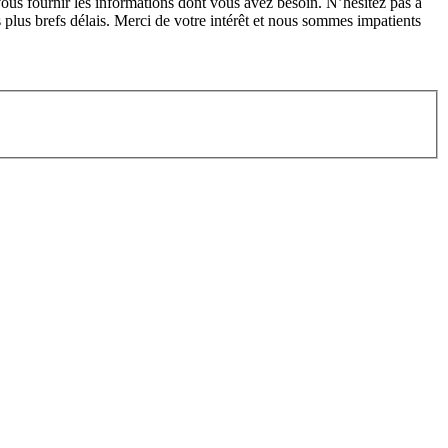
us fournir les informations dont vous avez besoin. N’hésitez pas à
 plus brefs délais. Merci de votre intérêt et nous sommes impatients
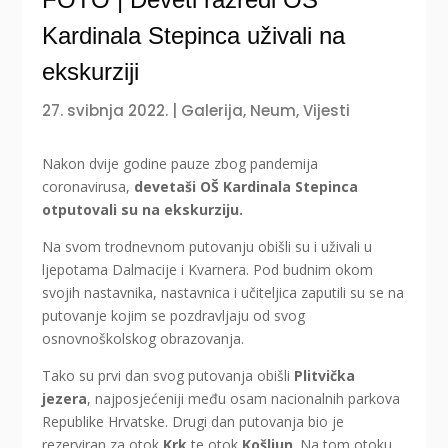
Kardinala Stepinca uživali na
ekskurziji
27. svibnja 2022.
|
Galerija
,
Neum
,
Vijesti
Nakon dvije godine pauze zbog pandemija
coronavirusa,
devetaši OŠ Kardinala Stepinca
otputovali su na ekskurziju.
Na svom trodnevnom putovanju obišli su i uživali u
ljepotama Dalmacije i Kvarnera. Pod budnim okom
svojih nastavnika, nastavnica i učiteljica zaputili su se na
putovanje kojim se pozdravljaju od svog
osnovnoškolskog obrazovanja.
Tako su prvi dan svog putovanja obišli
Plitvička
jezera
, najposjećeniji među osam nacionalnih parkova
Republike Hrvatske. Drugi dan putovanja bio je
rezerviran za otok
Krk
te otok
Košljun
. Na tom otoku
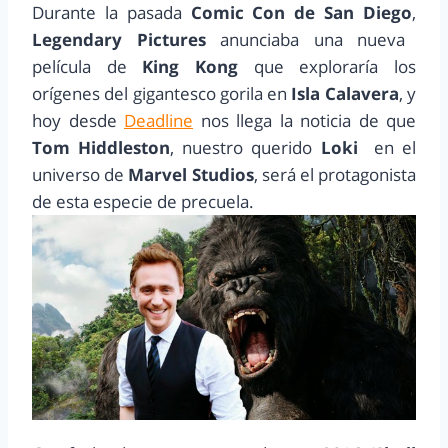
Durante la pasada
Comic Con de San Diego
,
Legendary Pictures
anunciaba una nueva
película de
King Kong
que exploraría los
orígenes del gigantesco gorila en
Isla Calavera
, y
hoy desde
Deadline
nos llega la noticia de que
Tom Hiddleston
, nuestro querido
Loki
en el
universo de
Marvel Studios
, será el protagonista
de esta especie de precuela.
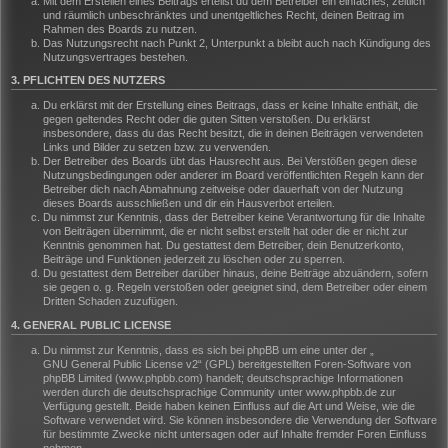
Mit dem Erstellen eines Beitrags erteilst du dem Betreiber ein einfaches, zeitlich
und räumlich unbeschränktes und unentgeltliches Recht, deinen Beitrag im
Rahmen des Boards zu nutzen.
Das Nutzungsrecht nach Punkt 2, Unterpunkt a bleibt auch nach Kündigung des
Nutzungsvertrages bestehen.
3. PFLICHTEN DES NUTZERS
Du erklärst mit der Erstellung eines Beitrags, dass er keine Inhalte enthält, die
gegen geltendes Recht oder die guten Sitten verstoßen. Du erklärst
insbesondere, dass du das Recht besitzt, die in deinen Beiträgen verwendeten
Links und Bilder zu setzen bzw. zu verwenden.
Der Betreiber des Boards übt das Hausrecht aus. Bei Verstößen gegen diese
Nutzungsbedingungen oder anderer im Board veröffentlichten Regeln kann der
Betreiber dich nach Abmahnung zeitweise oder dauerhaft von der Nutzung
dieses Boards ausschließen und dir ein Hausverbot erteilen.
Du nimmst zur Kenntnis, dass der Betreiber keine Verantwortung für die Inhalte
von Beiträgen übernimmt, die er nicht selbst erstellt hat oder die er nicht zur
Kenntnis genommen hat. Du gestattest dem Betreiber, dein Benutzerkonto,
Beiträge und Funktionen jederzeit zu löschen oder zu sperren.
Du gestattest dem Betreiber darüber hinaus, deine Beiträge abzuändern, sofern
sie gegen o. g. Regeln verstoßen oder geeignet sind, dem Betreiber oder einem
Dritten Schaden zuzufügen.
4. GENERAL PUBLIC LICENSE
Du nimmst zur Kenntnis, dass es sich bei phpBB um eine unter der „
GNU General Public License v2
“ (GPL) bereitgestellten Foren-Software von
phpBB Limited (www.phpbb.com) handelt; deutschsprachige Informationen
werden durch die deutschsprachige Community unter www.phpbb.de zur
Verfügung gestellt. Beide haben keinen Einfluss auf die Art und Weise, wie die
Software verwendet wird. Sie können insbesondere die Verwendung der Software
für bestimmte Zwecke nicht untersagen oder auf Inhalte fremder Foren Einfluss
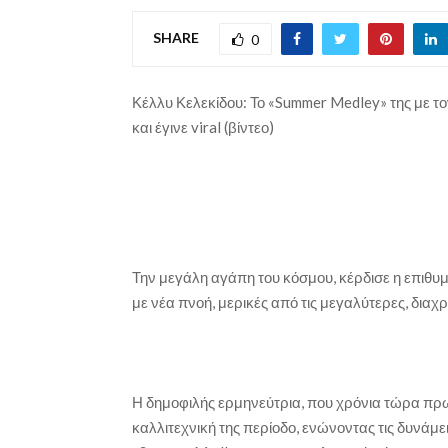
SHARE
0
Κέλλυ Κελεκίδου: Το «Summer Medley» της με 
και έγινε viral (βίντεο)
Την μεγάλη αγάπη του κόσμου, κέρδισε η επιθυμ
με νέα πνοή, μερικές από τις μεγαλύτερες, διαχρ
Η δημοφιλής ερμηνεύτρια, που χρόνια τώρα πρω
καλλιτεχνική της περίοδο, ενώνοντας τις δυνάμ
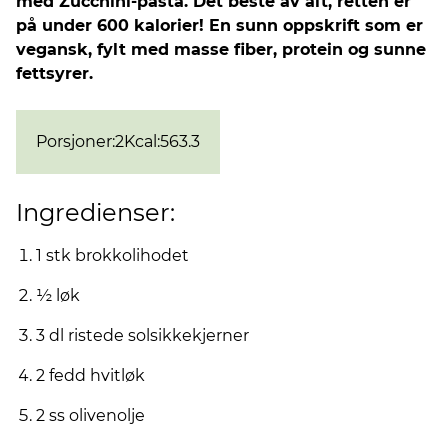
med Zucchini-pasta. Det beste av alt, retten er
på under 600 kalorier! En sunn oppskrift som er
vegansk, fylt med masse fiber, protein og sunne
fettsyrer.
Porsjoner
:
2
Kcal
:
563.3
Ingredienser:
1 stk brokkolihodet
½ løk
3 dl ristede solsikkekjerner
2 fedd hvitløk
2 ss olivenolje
◆ ◆ ◆ ◆
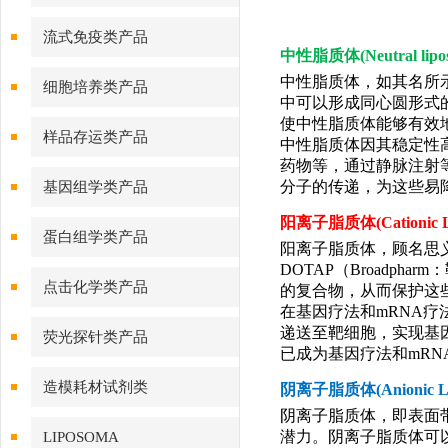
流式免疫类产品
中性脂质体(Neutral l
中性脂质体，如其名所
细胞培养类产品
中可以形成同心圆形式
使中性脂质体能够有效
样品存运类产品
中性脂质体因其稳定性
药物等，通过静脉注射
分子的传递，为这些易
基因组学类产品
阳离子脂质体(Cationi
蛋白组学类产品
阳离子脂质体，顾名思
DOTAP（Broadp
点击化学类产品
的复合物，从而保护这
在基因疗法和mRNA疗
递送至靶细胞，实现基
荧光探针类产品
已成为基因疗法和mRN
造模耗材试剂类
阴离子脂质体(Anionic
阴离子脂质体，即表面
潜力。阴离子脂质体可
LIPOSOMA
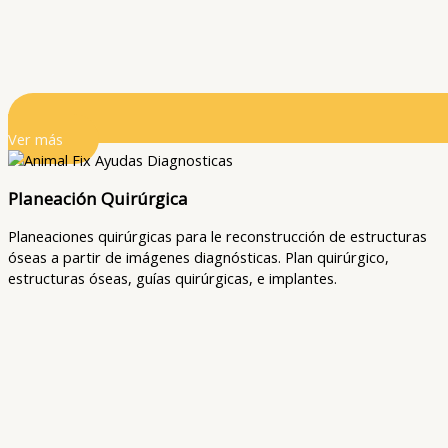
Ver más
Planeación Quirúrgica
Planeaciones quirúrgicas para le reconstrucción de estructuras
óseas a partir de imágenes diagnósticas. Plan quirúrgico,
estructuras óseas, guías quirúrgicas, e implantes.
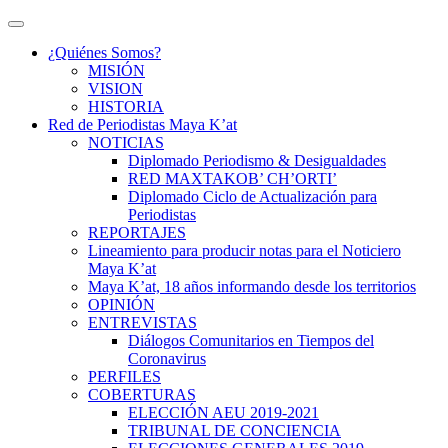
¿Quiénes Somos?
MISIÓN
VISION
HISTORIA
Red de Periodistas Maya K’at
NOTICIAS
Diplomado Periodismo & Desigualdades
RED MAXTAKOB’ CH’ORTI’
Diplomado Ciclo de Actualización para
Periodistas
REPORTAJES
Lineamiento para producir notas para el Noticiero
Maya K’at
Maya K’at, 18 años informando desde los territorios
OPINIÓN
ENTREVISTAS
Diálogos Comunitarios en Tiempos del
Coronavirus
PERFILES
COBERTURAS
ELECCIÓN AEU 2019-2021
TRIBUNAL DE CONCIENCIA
◆ ◆ ◆ ◆
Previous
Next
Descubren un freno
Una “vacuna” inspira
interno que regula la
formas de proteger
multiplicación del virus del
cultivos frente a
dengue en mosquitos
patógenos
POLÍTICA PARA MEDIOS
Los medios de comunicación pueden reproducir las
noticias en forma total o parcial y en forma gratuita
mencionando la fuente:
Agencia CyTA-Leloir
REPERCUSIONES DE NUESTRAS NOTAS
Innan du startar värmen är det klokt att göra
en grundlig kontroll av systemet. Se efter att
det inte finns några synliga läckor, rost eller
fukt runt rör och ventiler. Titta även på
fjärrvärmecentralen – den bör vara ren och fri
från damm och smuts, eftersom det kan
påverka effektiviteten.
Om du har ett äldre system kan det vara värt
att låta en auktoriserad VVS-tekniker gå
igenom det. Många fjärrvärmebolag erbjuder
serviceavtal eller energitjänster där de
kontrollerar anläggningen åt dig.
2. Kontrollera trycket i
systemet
◆ ◆ ◆ ◆
Assigned task>
Start with the line above containing "svojih nastavnika, nastavnica" and end with the line containing "und räumlich unbeschränktes". Set down that stretch exactly, without any pictures.

Completed exercise>
svojih nastavnika, nastavnica i učiteljica zaputili su se na
putovanje kojim se pozdravljaju od svog
osnovnoškolskog obrazovanja.
Tako su prvi dan svog putovanja obišli
Plitvička
jezera
, najposjećeniji među osam nacionalnih parkova
Republike Hrvatske. Drugi dan putovanja bio je
rezerviran za otok
Krk
te otok
Košljun
. Na tom otoku
Durante la pasada
Comic Con de San Diego
,
Legendary Pictures
anunciaba una nueva
película de
King Kong
que exploraría los
orígenes del gigantesco gorila en
Isla Calavera
, y
hoy desde
Deadline
nos llega la noticia de que
Tom Hiddleston
, nuestro querido
Loki
en el
universo de
Marvel Studios
, será el protagonista
de esta especie de precuela.
Mit dem Erstellen eines Beitrags erteilst du dem Betreiber ein einfaches, zeitlich
und räumlich unbeschränktes und unentgeltliches Recht, deinen Beitrag im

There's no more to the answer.